Abstract
Using a large sample of cases and controls from a single center, we show that a T→C substitution in exon 9 (Y402H) of the complement factor H gene is strongly associated with susceptibility to age-related macular degeneration, the most common cause of blindness in the elderly. Frequency of the C allele was 0.61 in cases, versus 0.34 in age-matched controls (P<1×10-24). Genotype frequencies also differ markedly between cases and controls (χ2=112.68 [2 degrees of freedom]; P<1×10-24). A multiplicative model fits the data well, and we estimate the population frequency of the high-risk C allele to be 0.39 (95% confidence interval 0.36–0.42) and the genotype relative risk to be 2.44 (95% confidence interval 2.08–2.83) for TC heterozygotes and 5.93 (95% confidence interval 4.33–8.02) for CC homozygotes.
Age-related macular degeneration (AMD) (ARMD1 [MIM 603075]), the leading cause of untreatable blindness among the elderly in Western populations, is a clinically heterogeneous and genetically complex disease with multiple genetic and environmental risk factors (Age-Related Eye Disease Study Research Group 2000). Mutations in several genes (e.g., ABCA4 [MIM 601691], TIMP3 [MIM 188826], RDS/peripherin [MIM 179605], and ELOVL4 [MIM 605512]) can cause early-onset macular diseases, but they do not appear to contribute significantly to AMD susceptibility (Stone et al. 2001). Particularly interesting are the fibulin-3 gene (MIM 601548) and related genes. Fibulin-3 mutations underlie drusen formation in Doyne honeycomb retinal dystrophy (MIM 126600), a disease that is phenotypically similar to AMD (Stone et al. 1999; Marmorstein et al. 2002). A mutation screen of five other fibulin genes detected missense mutations in fibulin-5 (MIM 604580) in 1.7% of patients with AMD (Stone et al. 2004). In addition, a fibulin-6 (MIM 608548) variant has been reported to cosegregate with the ARMD1 locus in one large pedigree (Schultz et al. 2003). However, this change does not appear to play a significant role in AMD (Abecasis et al. 2004; Hayashi et al. 2004; Iyengar et al. 2004).
Linkage studies have suggested several chromosomal regions that may harbor AMD susceptibility genes.
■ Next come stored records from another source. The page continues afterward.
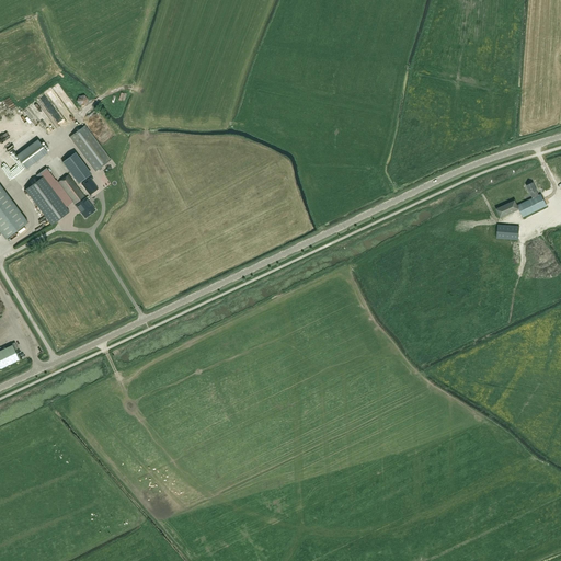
[(79,106),(87,105),(87,96),(78,98),(79,106)]
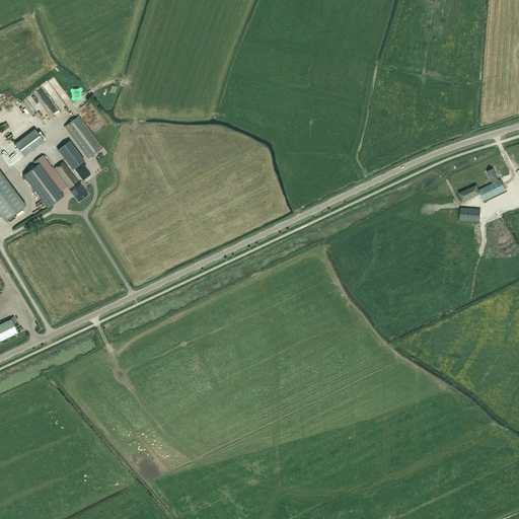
[(9,95),(0,101),(0,146),(30,124),(9,95)]
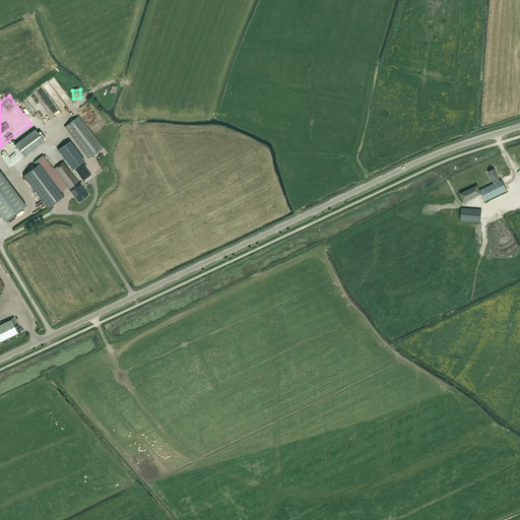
[(38,106),(34,95),(27,99),(33,109),(38,106)]
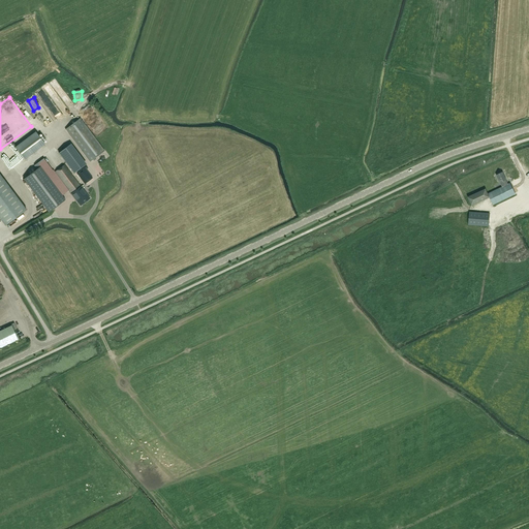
[(90,161),(104,151),(80,118),(65,129),(90,161)]
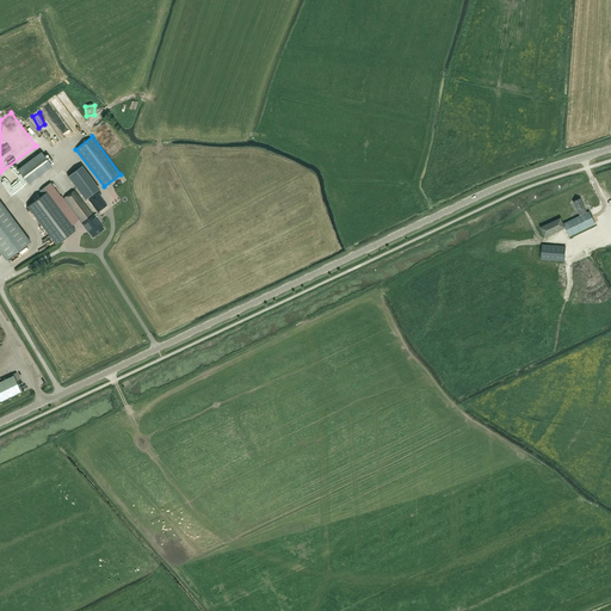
[(53,167),(42,153),(18,171),(29,185),(53,167)]
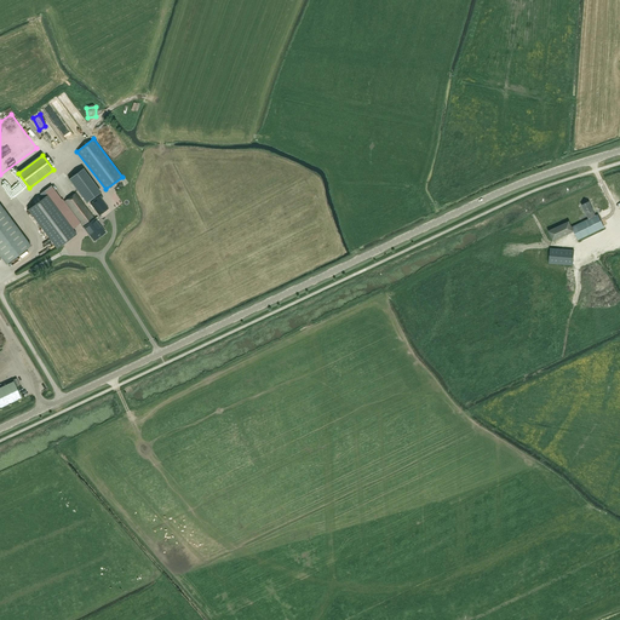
[(87,204),(98,195),(80,171),(69,179),(87,204)]
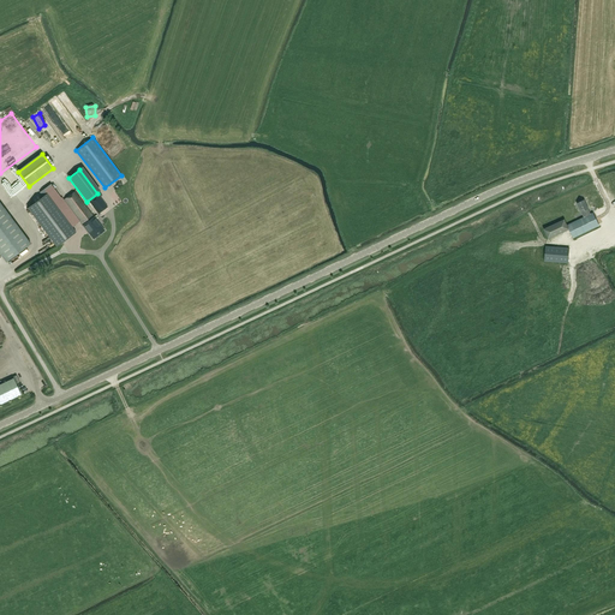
[(82,224),(93,215),(75,191),(64,199),(61,197),(61,198),(51,184),(40,192),(43,196),(28,208),(57,246),(76,232),(69,222),(77,216),(82,224)]
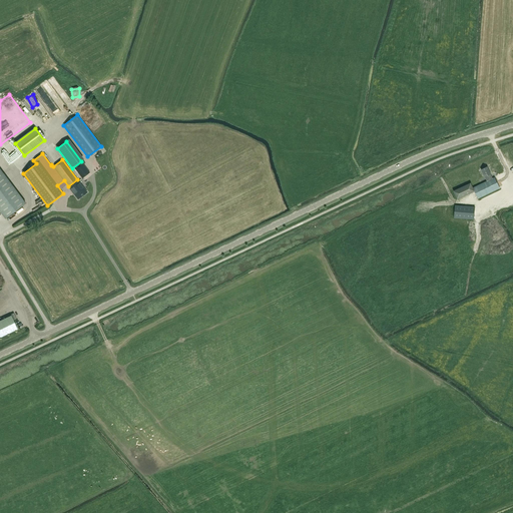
[(83,177),(89,172),(85,167),(82,163),(75,168),(82,178),(83,177)]
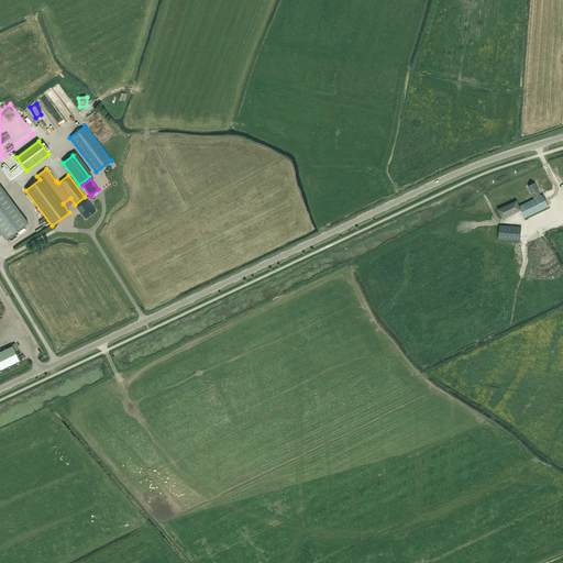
[(539,191),(534,183),(528,186),(532,195),(534,199),(519,206),(517,201),(497,210),(501,219),(521,211),(525,218),(549,207),(543,195),(541,196),(539,191)]
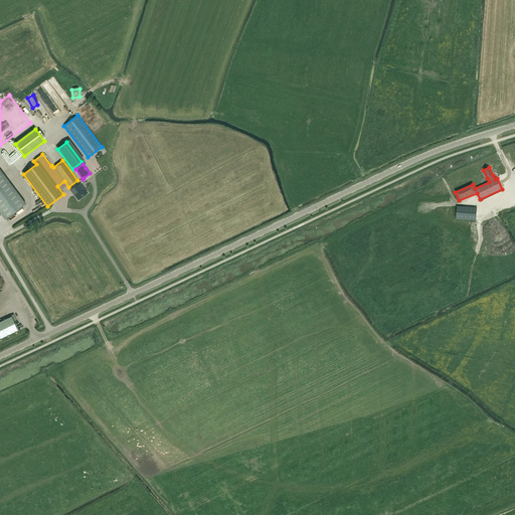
[(0,211),(5,219),(26,204),(0,169),(0,211)]
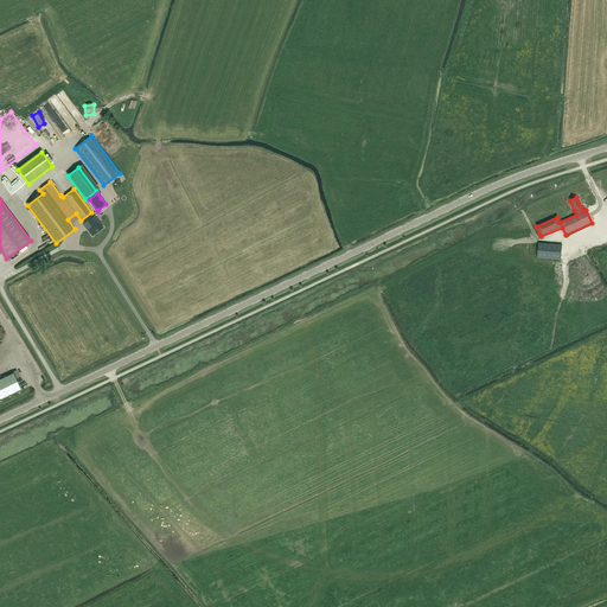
[(91,212),(81,221),(93,236),(103,228),(94,215),(91,212)]
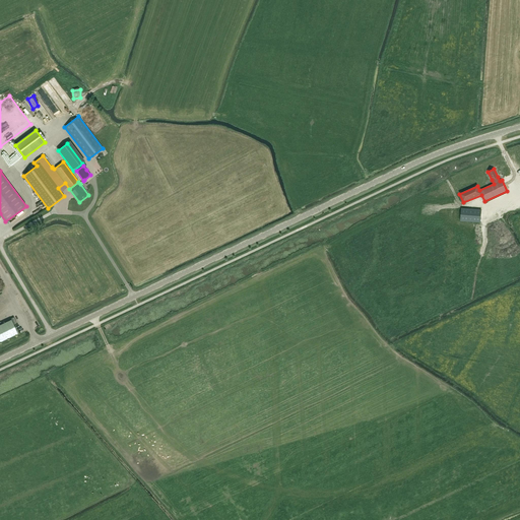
[(502,207),(515,202),(513,197),(508,199),(506,195),(498,199),(502,207)]
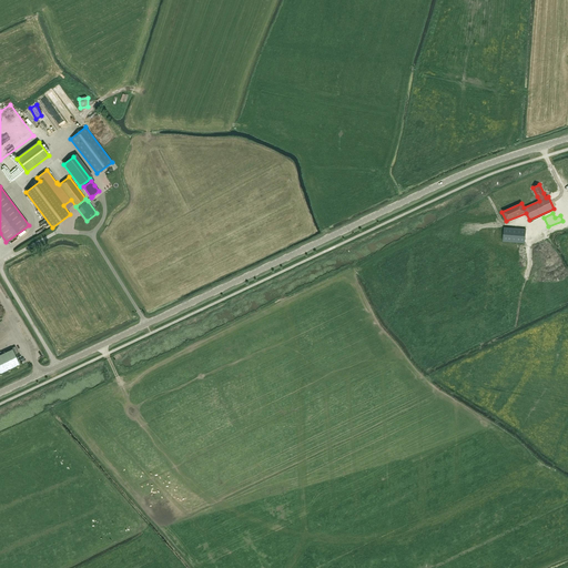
[(526,230),(504,227),(503,241),(525,243),(526,230)]
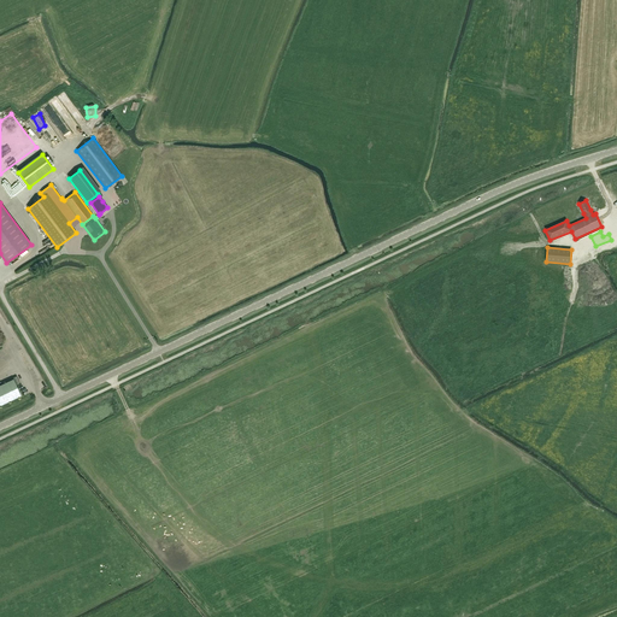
[(0,386),(0,405),(22,395),(16,385),(19,383),(17,377),(13,378),(13,380),(0,386)]
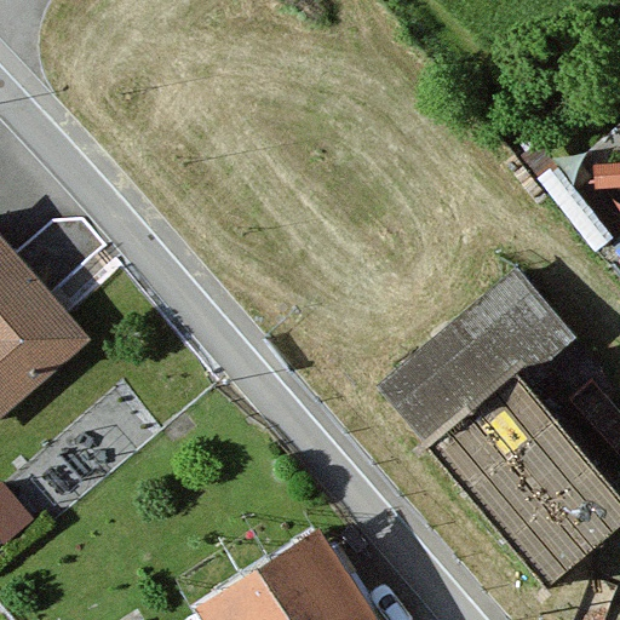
[(0,422),(92,332),(0,236),(0,422)]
Klein and colleagues (1998) were the first to map a susceptibility locus (ARMD1) to chromosome 1q25-q31 in a large pedigree with AMD. Since then, many studies have been performed, and, overall, their results provide support for susceptibility loci on several chromosomes, including chromosomes 1q, 9q, 10q, and 22q (Weeks et al. 2000, 2004; Majewski et al. 2003; Seddon et al. 2003; Abecasis et al. 2004; Iyengar et al. 2004; Schmidt et al. 2004). Association studies have also been performed, and some of the identified loci appear to contribute to disease susceptibility. For example, an association between AMD and allelic variants of apolipoprotein E (APOE [MIM 107741]) has been widely documented, with the APOE-ɛ4 allele linked to lower risk of disease and the APOE-ɛ2 allele linked to higher risk (Klaver et al. 1998; Schmidt et al. 2002; Baird et al. 2004; Zareparsi et al. 2004). Recently, we reported an association between increased risk of AMD and the D299G variation in toll-like receptor 4 (TLR4 [MIM 603030]), a protein involved in innate immunity and phagocytosis by retinal pigment epithelium (Zareparsi et al. 2005). Despite these advances, the alleles that account for most of the genetic susceptibility to AMD remain undiscovered.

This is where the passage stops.